The synthesis of acetyl‐CoA from CO 2 , H 2 , and various C 1 compounds was studied in vitro with extracts and with protein fractions of Methanobacterium thermoautotrophicum . Acetyl‐CoA synthesis from CO 2 and H 2 by extracts required CO 2 reduction to CH 4 to proceed. Both processes were highly stimulated by formaldehyde which served as the carbon precursor of both CH 4 and the CH 3 group of acetate. Carbon monoxide in combination with formaldehyde dramatically stimulated the acetyl‐CoA synthesis up to 150‐fold. In this system, which did not require CO 2 reduction to the formaldehyde and CO level, acetyl‐CoA synthesis was no longer dependent on CH 4 formation.
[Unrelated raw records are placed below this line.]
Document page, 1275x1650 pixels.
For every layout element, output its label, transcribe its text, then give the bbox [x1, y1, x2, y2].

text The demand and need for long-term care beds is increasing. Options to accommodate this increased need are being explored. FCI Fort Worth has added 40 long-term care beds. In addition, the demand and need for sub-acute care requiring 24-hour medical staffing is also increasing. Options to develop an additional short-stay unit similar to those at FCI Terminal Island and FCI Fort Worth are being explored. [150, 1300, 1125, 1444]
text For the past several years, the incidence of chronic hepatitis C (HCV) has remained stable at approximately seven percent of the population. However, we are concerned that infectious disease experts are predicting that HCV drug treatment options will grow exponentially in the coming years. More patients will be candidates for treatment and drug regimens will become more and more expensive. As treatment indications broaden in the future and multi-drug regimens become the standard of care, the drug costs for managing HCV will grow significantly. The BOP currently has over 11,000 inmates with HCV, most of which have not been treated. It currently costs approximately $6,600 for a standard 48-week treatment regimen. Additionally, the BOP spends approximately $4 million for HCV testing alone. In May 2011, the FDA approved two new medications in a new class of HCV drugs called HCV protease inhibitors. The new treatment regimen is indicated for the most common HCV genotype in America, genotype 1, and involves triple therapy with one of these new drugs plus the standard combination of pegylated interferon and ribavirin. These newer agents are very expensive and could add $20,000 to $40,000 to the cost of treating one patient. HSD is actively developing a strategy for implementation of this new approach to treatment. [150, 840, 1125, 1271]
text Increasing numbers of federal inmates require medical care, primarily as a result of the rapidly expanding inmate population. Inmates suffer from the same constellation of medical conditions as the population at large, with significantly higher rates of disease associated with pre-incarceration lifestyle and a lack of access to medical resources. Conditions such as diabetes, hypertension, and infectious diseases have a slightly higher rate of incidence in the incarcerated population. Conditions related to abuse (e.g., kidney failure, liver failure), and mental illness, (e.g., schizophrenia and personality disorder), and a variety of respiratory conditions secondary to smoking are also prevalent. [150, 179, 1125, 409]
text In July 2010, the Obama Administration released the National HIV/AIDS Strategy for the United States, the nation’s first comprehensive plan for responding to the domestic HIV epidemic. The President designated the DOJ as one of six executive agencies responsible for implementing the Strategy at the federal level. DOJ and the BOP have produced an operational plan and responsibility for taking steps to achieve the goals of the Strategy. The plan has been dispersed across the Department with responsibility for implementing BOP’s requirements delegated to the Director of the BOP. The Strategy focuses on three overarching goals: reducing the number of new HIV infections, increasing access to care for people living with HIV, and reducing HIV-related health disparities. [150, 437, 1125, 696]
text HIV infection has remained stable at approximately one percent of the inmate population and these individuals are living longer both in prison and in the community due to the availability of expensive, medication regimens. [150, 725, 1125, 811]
The soluble (100 000 × g supernatant) cell protein was resolved into a protein fraction [45–60% (NH 4 ) 2 SO 4 ‐fraction] which catalyzed acetyl‐CoA synthesis at a specific rate of 15 nmol · min −1 · (equivalent of mg cell protein) −1 (60°C). This oxygen‐sensitive enzyme reaction required dithioerythritol for activity and was strictly dependent on (a) coenzyme A, (b) CO, and (c) N 5 , N 10 ‐methylene tetrahydromethanopterin, N 5 ‐methyl tetrahydromethanopterin or formaldehyde plus tetrahydromethanopterin. The incorporation of formaldehyde is explained by the spontaneous formation of methylene tetrahydromethanopterin. The product of the reaction, acetyl‐CoA, was quantitatively derived from CO (carboxyl of acetate) and a C 1 derivative of tetrahydromethanopterin (methyl of acetate). The C 1 derivative of tetrahydromethanopterin could not be replaced by a C 1 derivative of tetrahydrofolate or by methyl‐coenzyme M; ATP was not required. The active protein fraction contained CO dehydrogenase and at least one corrinoid protein. These results provide strong biochemical arguments for the proposed mechanism of autotrophic acetyl‐CoA synthesis in Methanobacterium .